## Data for processing
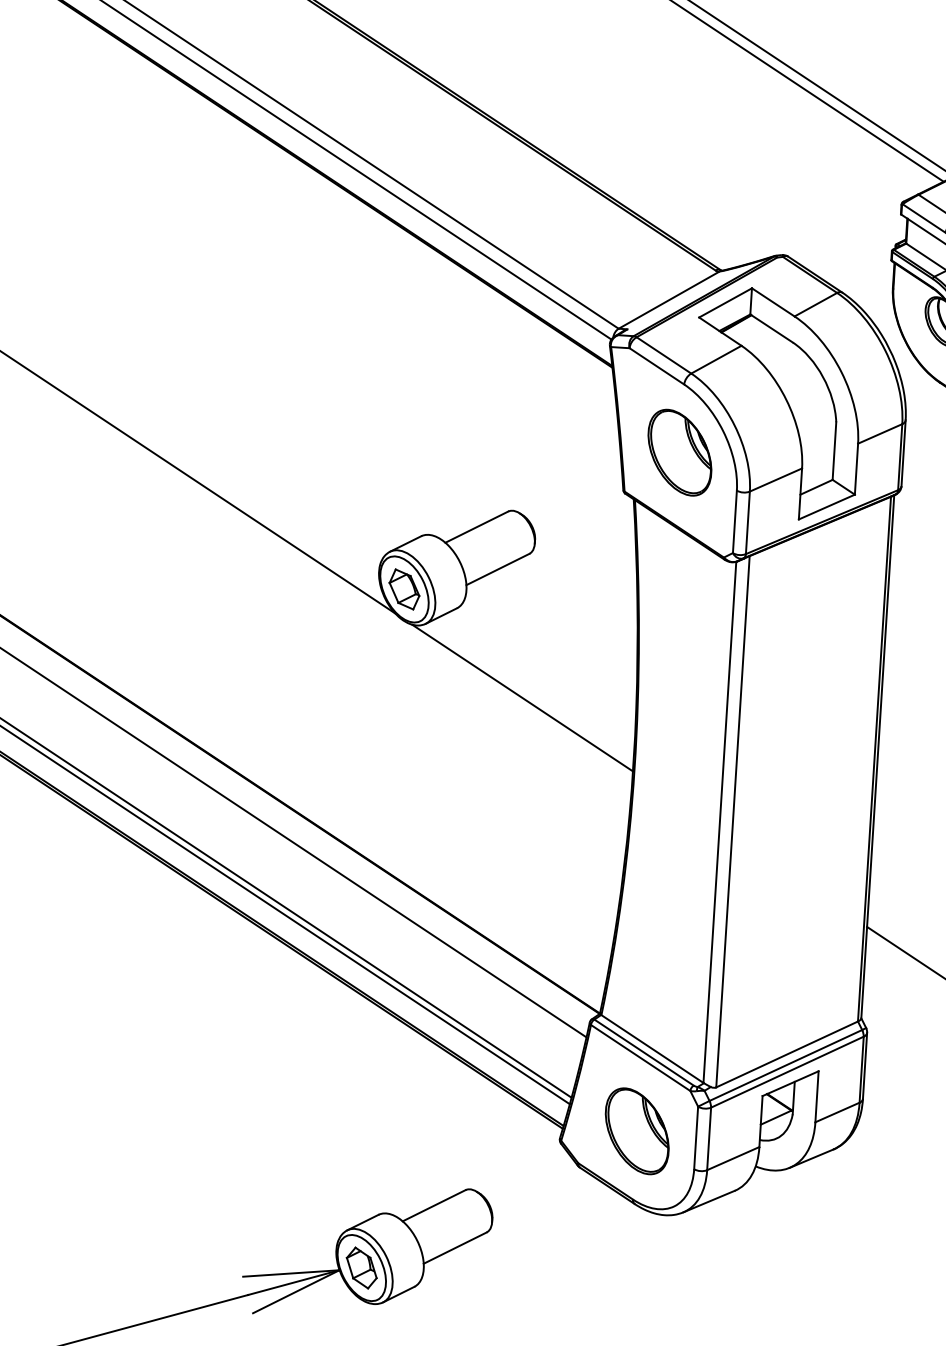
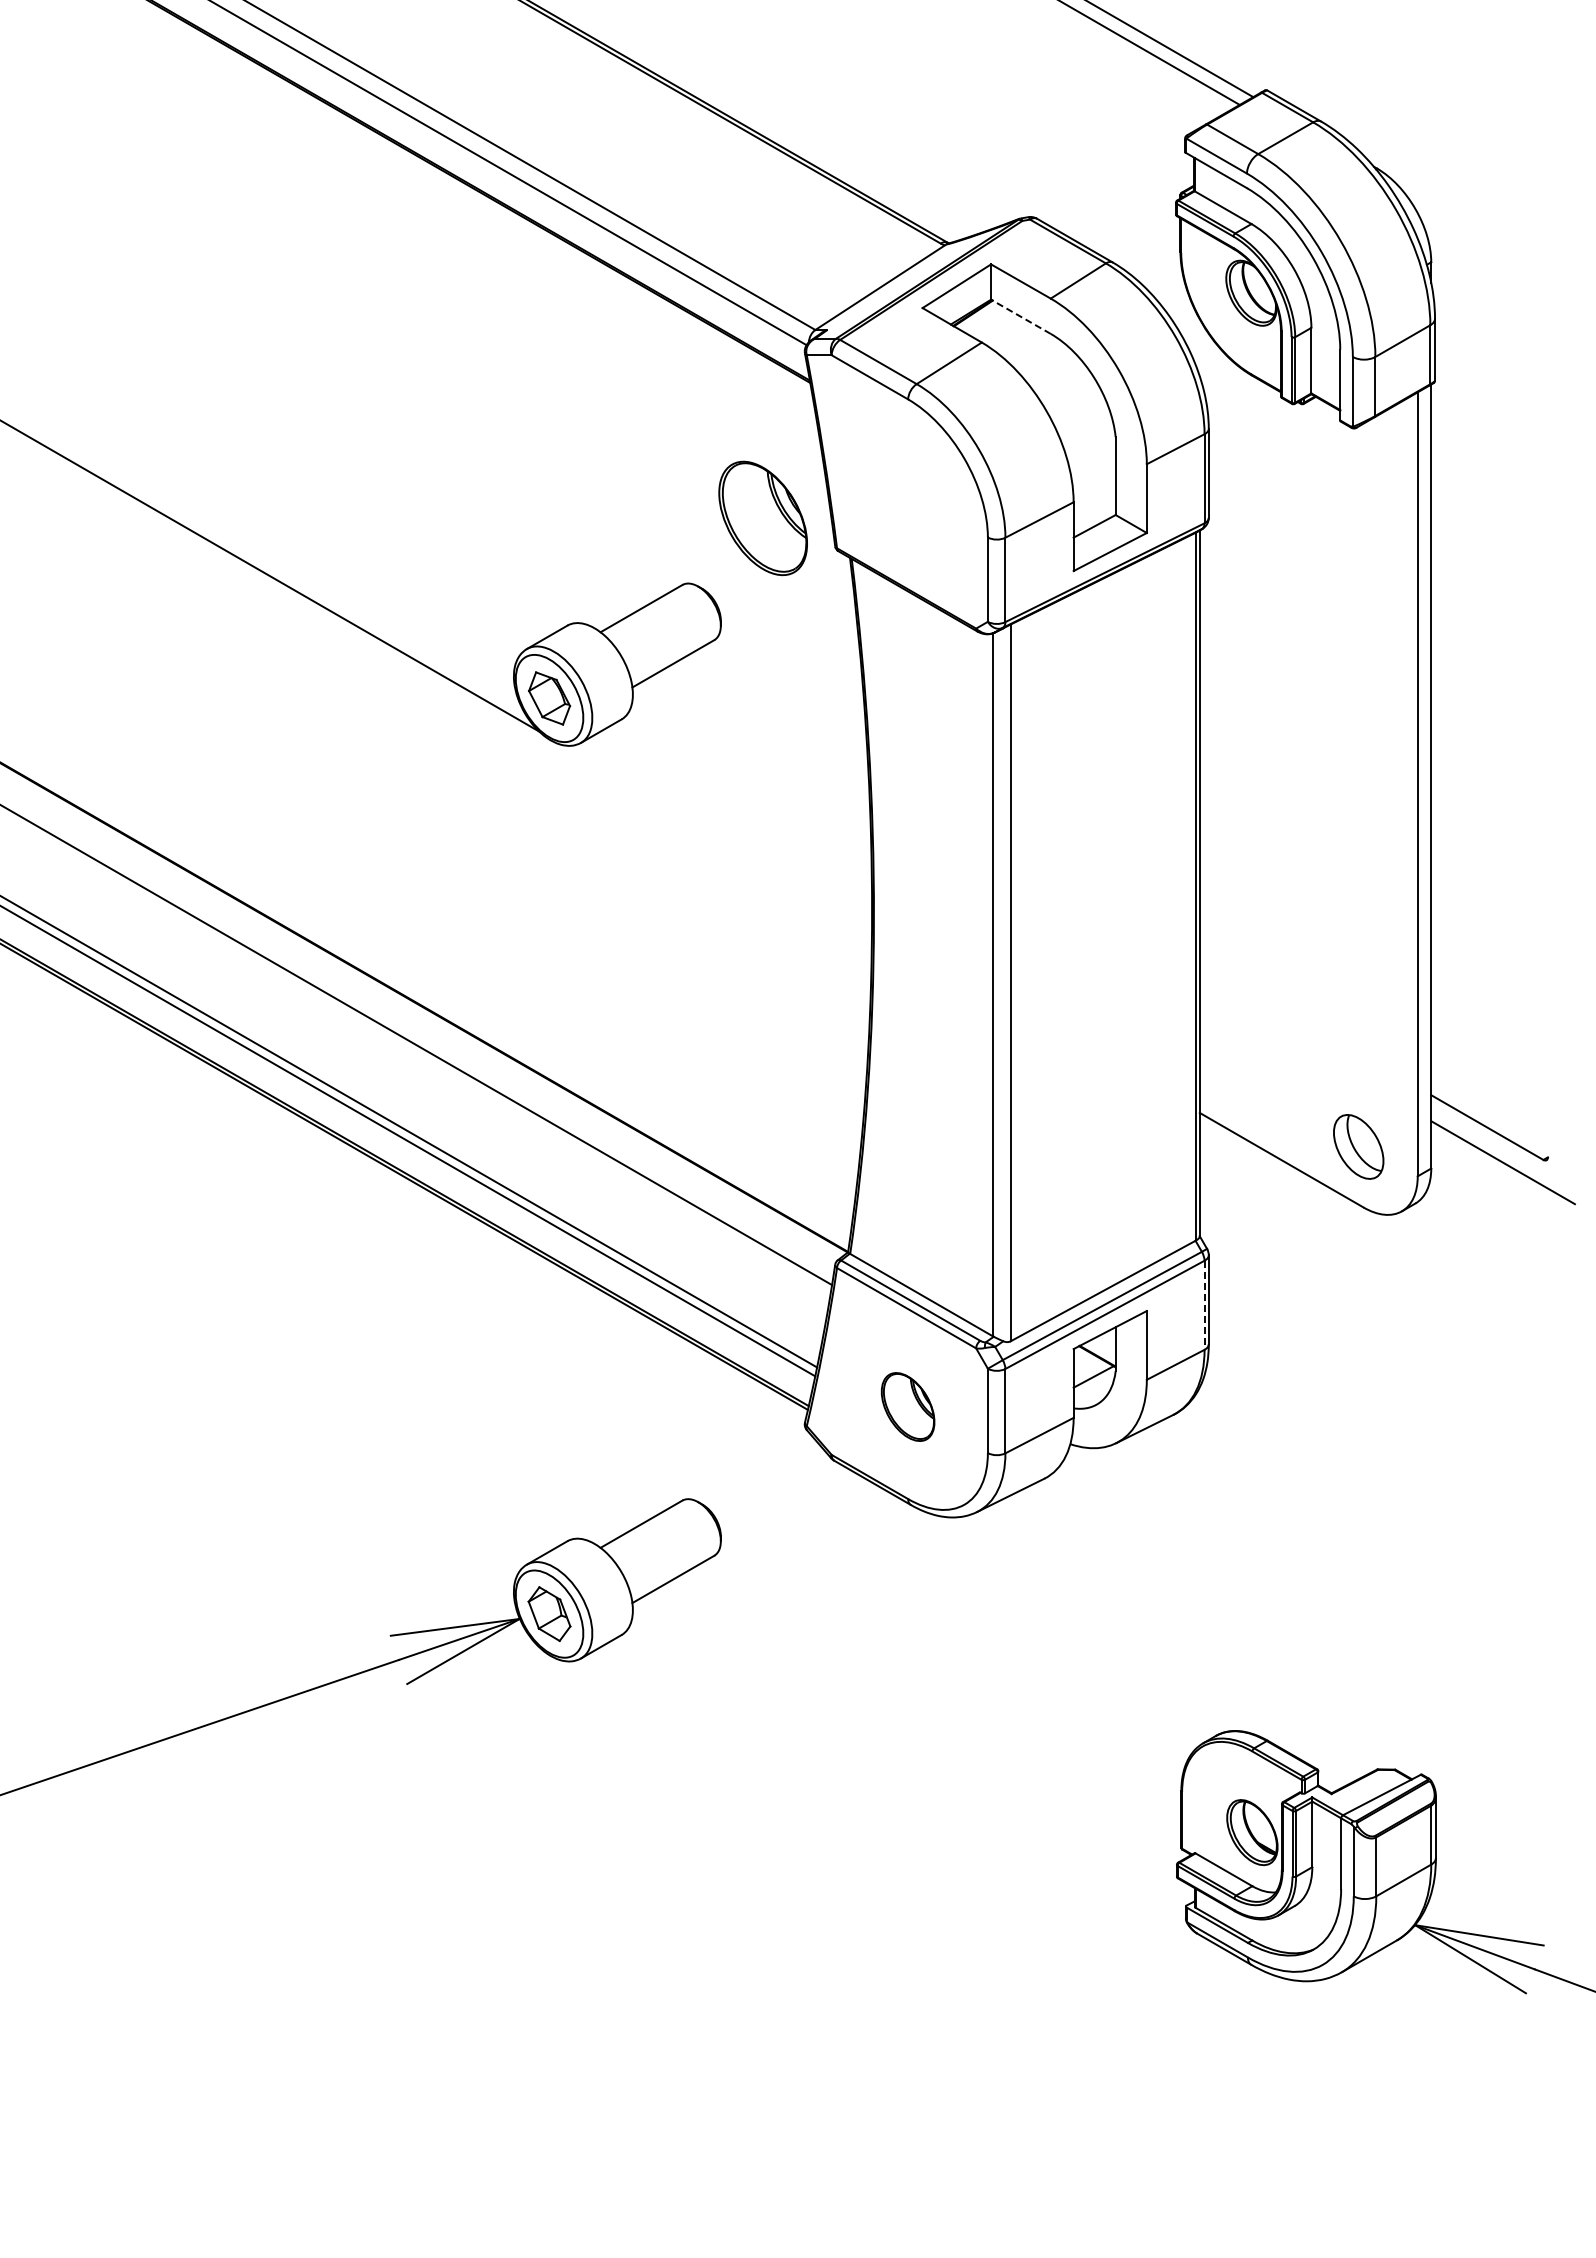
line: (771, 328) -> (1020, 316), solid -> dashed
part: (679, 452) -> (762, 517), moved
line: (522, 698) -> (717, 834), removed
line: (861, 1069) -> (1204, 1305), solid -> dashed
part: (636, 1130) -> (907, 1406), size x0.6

## About this exercise
Beginning at the line with "line: (861, 1069)", write out each line exactly as it stands until the listing ends, and add nothing.

## Answer box
line: (861, 1069) -> (1204, 1305), solid -> dashed
part: (636, 1130) -> (907, 1406), size x0.6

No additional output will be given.